The tandoor clay oven-baked breads at Tandoor restaurant will leave a smile on your face, from the basic nicely-charred naan ($1.95) to paratha methi, which is a multilayered whole-wheat bread with dried fenugreek ($2.95). I wish I’d been warned, though, that the garlic naan came sprinkled with an abundance of fresh coriander (cilantro), which made it inedible for me. Be sure to try the little brown balls called gulab jamoon ($2.95)—golf-ball-size fried wheat and milk balls, macerated in sugar syrup—for dessert. No booze at Tandoor, sadly.
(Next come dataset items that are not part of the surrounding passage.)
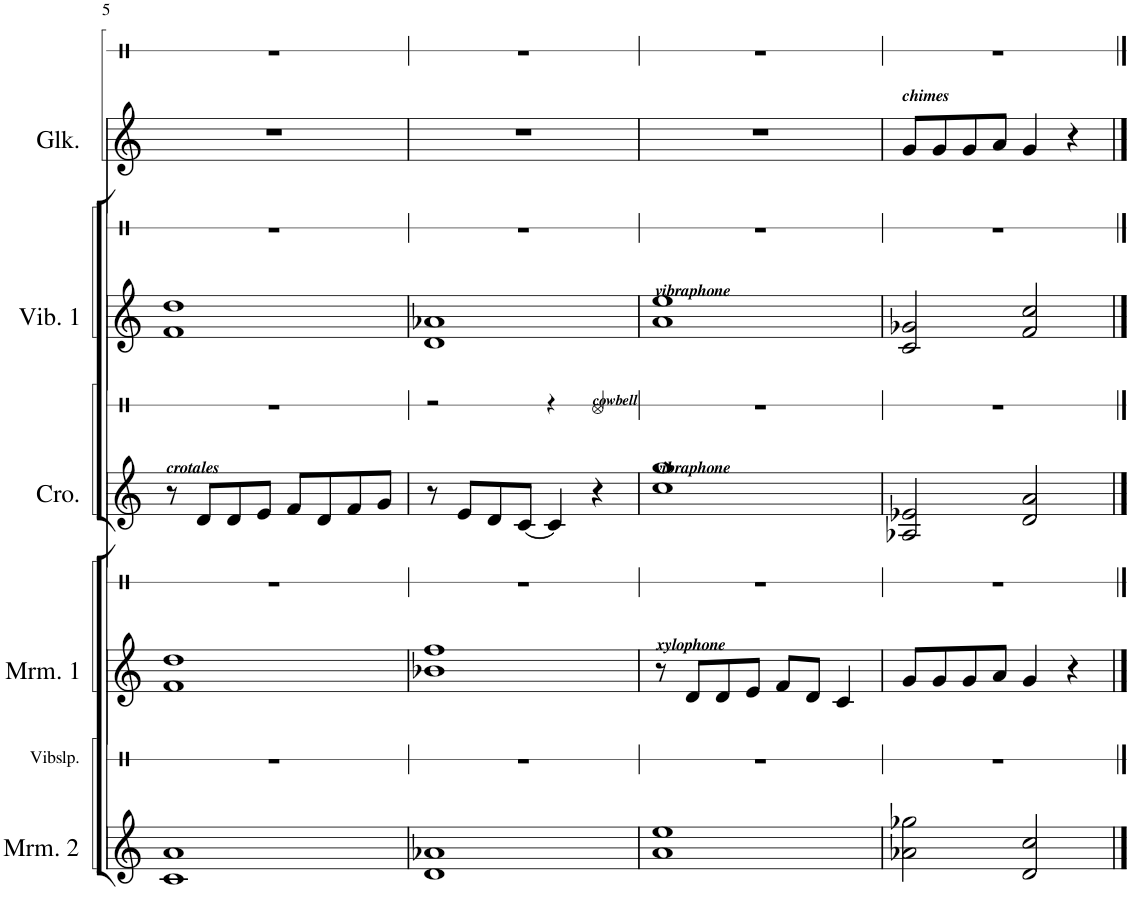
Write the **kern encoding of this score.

**kern	**kern	**kern	**kern	**kern	**kern	**kern	**kern	**kern	**kern
*part10	*part9	*part8	*part7	*part6	*part5	*part4	*part3	*part2	*part1
*staff10	*staff9	*staff8	*staff7	*staff6	*staff5	*staff4	*staff3	*staff2	*staff1
*I"Marimba 2	*I"Drumset	*I"Marimba 1	*I"Drumset	*I"Vibraphone 2	*I"Drumset	*I"Vibraphone 1	*I"Drumset	*I"Xylophone	*I"Drumset
*I'Mrm. 2	*	*I'Mrm. 1	*	*I'Vib. 2	*	*I'Vib. 1	*	*I'Xyl.	*
!!LO:PB:g=z
*clefG2	*clefX	*clefG2	*clefX	*clefG2	*clefX	*clefG2	*clefX	*clefG2	*clefX
*	*	*	*	*Trd-14c-24	*	*	*	*Trd-14c-24	*
*k[]	*k[]	*k[]	*k[]	*k[]	*k[]	*k[]	*k[]	*k[]	*k[]
*M4/4	*M4/4	*M4/4	*M4/4	*M4/4	*M4/4	*M4/4	*M4/4	*M4/4	*M4/4
=5	=5	=5	=5	=5	=5	=5	=5	=5	=5
!	!	!	!	!LO:TX:a:Bi:t=crotales	!	!	!	!	!
1c 1a	1r	1f 1dd	1r	8r	1r	1f 1dd	1r	1r	1r
.	.	.	.	8d/L	.	.	.	.	.
.	.	.	.	8d/	.	.	.	.	.
.	.	.	.	8e/J	.	.	.	.	.
.	.	.	.	8f/L	.	.	.	.	.
.	.	.	.	8d/	.	.	.	.	.
.	.	.	.	8f/	.	.	.	.	.
.	.	.	.	8g/J	.	.	.	.	.
=6	=6	=6	=6	=6	=6	=6	=6	=6	=6
1d 1a-X	1r	1b-X 1ff	1r	8r	2r	1d 1a-X	1r	1r	1r
.	.	.	.	8e/L	.	.	.	.	.
.	.	.	.	8d/	.	.	.	.	.
.	.	.	.	[8c/J	.	.	.	.	.
.	.	.	.	4c/]	4r	.	.	.	.
!	!	!	!	!	!LO:TX:b:Bi:t=cowbell	!	!	!	!
.	.	.	.	4r	4Rd/	.	.	.	.
=7	=7	=7	=7	=7	=7	=7	=7	=7	=7
!	!	!	!	!	!	!LO:TX:a:Bi:t=vibraphone	!	!	!
!	!	!	!	!LO:TX:a:Bi:t=vibraphone	!	!	!	!	!
!	!	!LO:TX:a:Bi:t=xylophone	!	!	!	!	!	!	!
1a 1ee	1r	8r	1r	1cc 1gg	1r	1a 1ee	1r	1r	1r
.	.	8d/L	.	.	.	.	.	.	.
.	.	8d/	.	.	.	.	.	.	.
.	.	8e/J	.	.	.	.	.	.	.
.	.	8f/L	.	.	.	.	.	.	.
.	.	8d/J	.	.	.	.	.	.	.
.	.	4c/	.	.	.	.	.	.	.
=8	=8	=8	=8	=8	=8	=8	=8	=8	=8
!	!	!	!	!	!	!	!	!LO:TX:a:Bi:t=chimes	!
2a-X\ 2gg-X\	1r	8g/L	1r	2A-X/ 2e-X/	1r	2c/ 2g-X/	1r	8g/L	1r
.	.	8g/	.	.	.	.	.	8g/	.
.	.	8g/	.	.	.	.	.	8g/	.
.	.	8a/J	.	.	.	.	.	8a/J	.
2d/ 2cc/	.	4g/	.	2d/ 2a/	.	2f/ 2cc/	.	4g/	.
.	.	4r	.	.	.	.	.	4r	.
==	==	==	==	==	==	==	==	==	==
*-	*-	*-	*-	*-	*-	*-	*-	*-	*-
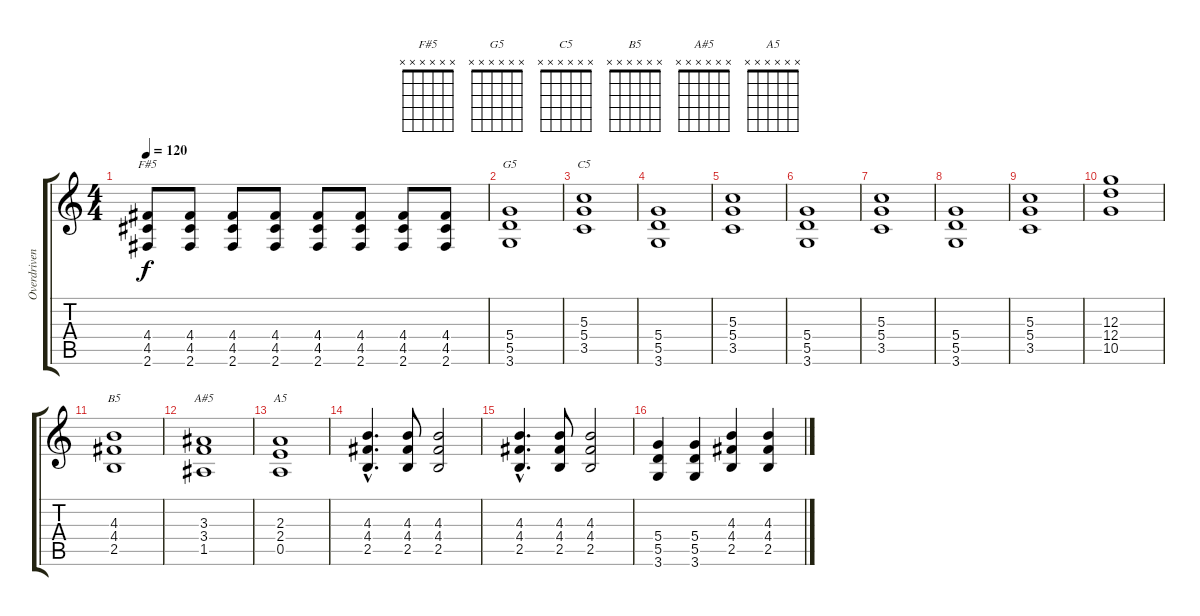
\track ("Overdriven Guitar" "Overdriven") {instrument overdrivenguitar}
\staff {score tabs}
\tuning (E4 B3 G3 D3 A2 E2) {hide}
\chord ("F#5" x x x x x x) {firstfret 0}
\chord ("G5" x x x x x x) {firstfret 0}
\chord ("C5" x x x x x x) {firstfret 0}
\chord ("B5" x x x x x x) {firstfret 0}
\chord ("A#5" x x x x x x) {firstfret 0}
\chord ("A5" x x x x x x) {firstfret 0}
\ts (4 4)
\tempo 120
\clef g2
\ks c
(4.4 4.5 2.6).8{ch "F#5" dy f} (4.4 4.5 2.6).8 (4.4 4.5 2.6).8 (4.4 4.5 2.6).8 (4.4 4.5 2.6).8 (4.4 4.5 2.6).8 (4.4 4.5 2.6).8 (4.4 4.5 2.6).8 |
(5.4 5.5 3.6).1{ch "G5"} |
(5.3 5.4 3.5).1{ch "C5"} |
(5.4 5.5 3.6).1 |
(5.3 5.4 3.5).1 |
(5.4 5.5 3.6).1 |
(5.3 5.4 3.5).1 |
(5.4 5.5 3.6).1 |
(5.3 5.4 3.5).1 |
(12.3 12.4 10.5).1 |
(4.3 4.4 2.5).1{ch "B5"} |
(3.3 3.4 1.5).1{ch "A#5"} |
(2.3 2.4 0.5).1{ch "A5"} |
(4.3{hac} 4.4{hac} 2.5{hac}).4{d} (4.3 4.4 2.5).8 (4.3 4.4 2.5).2 |
(4.3{hac} 4.4{hac} 2.5{hac}).4{d} (4.3 4.4 2.5).8 (4.3 4.4 2.5).2 |
(5.4 5.5 3.6).4 (5.4 5.5 3.6).4 (4.3 4.4 2.5).4 (4.3 4.4 2.5).4
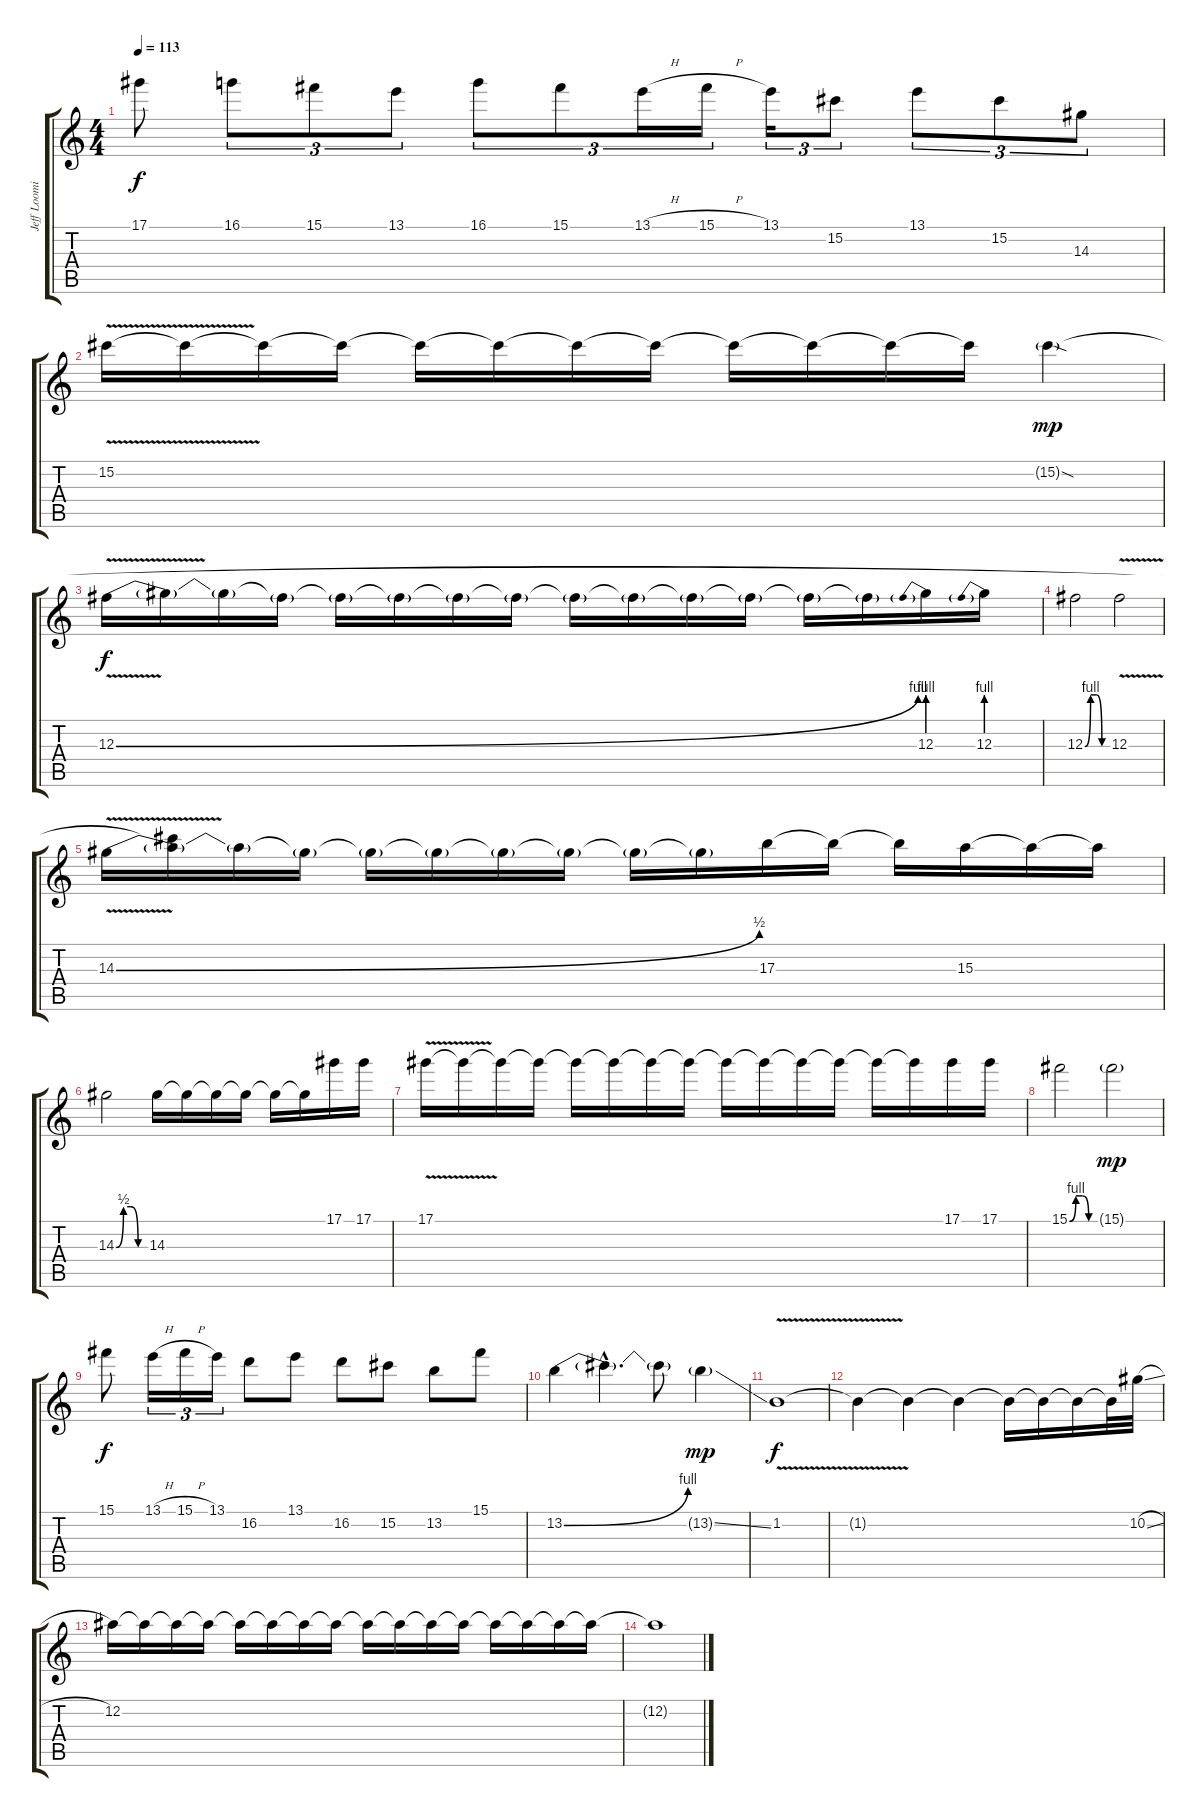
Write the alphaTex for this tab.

\track ("Jeff Loomis. Solos" "Jeff Loomi") {instrument distortionguitar}
\staff {score tabs}
\tuning (Eb4 Bb3 Gb3 Db3 Ab2 Eb2) {hide}
\ts (4 4)
\tempo 113
\clef g2
\ks c
17.1.8{dy f} 16.1.8{tu (3 2)} 15.1.8{tu (3 2)} 13.1.8{tu (3 2)} 16.1.8{tu (3 2)} 15.1.8{tu (3 2)} 13.1{h}.16{tu (3 2)} 15.1{h}.16{tu (3 2)} 13.1.16{tu (3 2)} 15.2.8{tu (3 2)} 13.1.8{tu (3 2)} 15.2.8{tu (3 2)} 14.3.8{tu (3 2)} |
15.2{v}.16 15.2{t}.16 15.2{t}.16 15.2{t}.16 15.2{t}.16 15.2{t}.16 15.2{t}.16 15.2{t}.16 15.2{t}.16 15.2{t}.16 15.2{t}.16 15.2{t}.16 15.2{sod g}.4{dy mp} |
12.3{be (bend 0 0 60 4) v}.16{dy f} 12.3{t}.16 12.3{t}.16 12.3{t}.16 12.3{t}.16 12.3{t}.16 12.3{t}.16 12.3{t}.16 12.3{t}.16 12.3{t}.16 12.3{t}.16 12.3{t}.16 12.3{t}.16 12.3{t}.16 12.3{be (prebend 0 4 60 4)}.16 12.3{be (prebend 0 4 60 4)}.16 |
12.3{be (custom 0 0 15 4 30 4 45 0 60 0)}.2 12.3{v}.2 |
14.3{be (bend 0 0 60 2) v}.16 (15.2{t} 14.3{t}).16 14.3{t}.16 14.3{t}.16 14.3{t}.16 14.3{t}.16 14.3{t}.16 14.3{t}.16 14.3{t}.16 14.3{t}.16 17.3.16 17.3{t}.16 17.3{t}.16 15.3.16 15.3{t}.16 15.3{t}.16 |
14.3{be (custom 0 0 15 2 30 2 45 0 60 0)}.2 14.3.16 14.3{t}.16 14.3{t}.16 14.3{t}.16 14.3{t}.16 14.3{t}.16 17.1.16 17.1.16 |
17.1{v}.16 17.1{t}.16 17.1{t}.16 17.1{t}.16 17.1{t}.16 17.1{t}.16 17.1{t}.16 17.1{t}.16 17.1{t}.16 17.1{t}.16 17.1{t}.16 17.1{t}.16 17.1{t}.16 17.1{t}.16 17.1.16 17.1.16 |
15.1{be (custom 0 0 15 4 30 4 45 0 60 0)}.2 15.1{g}.2{dy mp} |
15.1.8{dy f} 13.1{h}.16{tu (3 2)} 15.1{h}.16{tu (3 2)} 13.1.16{tu (3 2)} 16.2.8 13.1.8 16.2.8 15.2.8 13.2.8 15.1.8 |
13.2{be (bend 0 0 60 4)}.4 13.2{hac t}.4{d} 13.2{t}.8 13.2{ss g}.4{dy mp} |
1.2{v}.1{dy f} |
1.2{t}.4 1.2{t}.4 1.2{t}.4{volume 9} 1.2{t}.16 1.2{t}.16 1.2{t}.16 1.2{t}.32 10.2{sl}.32{volume 6} |
12.2.16 12.2{t}.16 12.2{t}.16 12.2{t}.16{volume 5} 12.2{t}.16 12.2{t}.16 12.2{t}.16 12.2{t}.16{volume 3} 12.2{t}.16 12.2{t}.16 12.2{t}.16 12.2{t}.16{volume 2} 12.2{t}.16 12.2{t}.16 12.2{t}.16 12.2{t}.16 |
12.2{t}.1{volume 1}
Out in Layton near Hill Air Force Base, the new Kasbah Grill has a fully stocked bar and an atmosphere atypical of an Indian eatery—no saris or sitars. The large, well-appointed dining room looks like it could as easily be an Italian trattoria as a South Asian restaurant. In fact, Kasbah Grill combines Indian and Moroccan cuisines. Owners Mahesh & Indera Kumar are from India, while their partners Omar & Nouzha Korich emigrated from Morocco. For the consumer, that means more than the usual Indian restaurant options.
For example, there’s a heavenly bastila ($10.95) on the Kasbah Grill menu. It’s a large “pie” of crispy phyllo stuffed with minced chicken, raisins and almonds, sprinkled with powdered sugar and cinnamon. It’s a bit rich for just one person to eat, so plan to share. An appetizer of falafel ($4.50) served with grilled naan could easily serve as a full lunch, and the Kasbah kebabs—chicken, kofta (ground beef & spices) and garlicky minced lamb—are great choices for either lunch or dinner.
With apologies to my foodie friend Rebecca, who’s dismissive of Kasbah Grill’s Indian fare, I’ve found it quite appealing. My incendiary serving of lamb vindaloo ($12.99) was the real deal: Goan-style chunks of boneless lamb and potatoes bathed in a fiery sauce of vinegar, red chilies, cumin, peppercorns, cinnamon, cloves and star anise. You’ll need lots of naan to sop up all that spicy sauce. At the other end of the heat spectrum is Kasbah Grill’s saffron shrimp curry ($13.99), which is a dish of tender medium-size prawns in a mild lemon-colored gravy made from cashews, saffron and curry. Equally satisfying was a lunchtime serving of basic chicken curry: tender, boneless pieces of chicken simmered in a curry of roasted spices, tomatoes and onions with basmati rice ($7.99). The chef will make it as hot or as tame as you’d like.
Yes, there are chicken nuggets, spaghetti and even a Philly steak sandwich on the Kasbah menu, but I’m proud of our kids for diving into the bastila and kofta. With all the good Moroccan and Indian fare to choose from at Kasbah Grill, you will, however, be severely penalized for ordering penne pasta Alfredo ($12.99).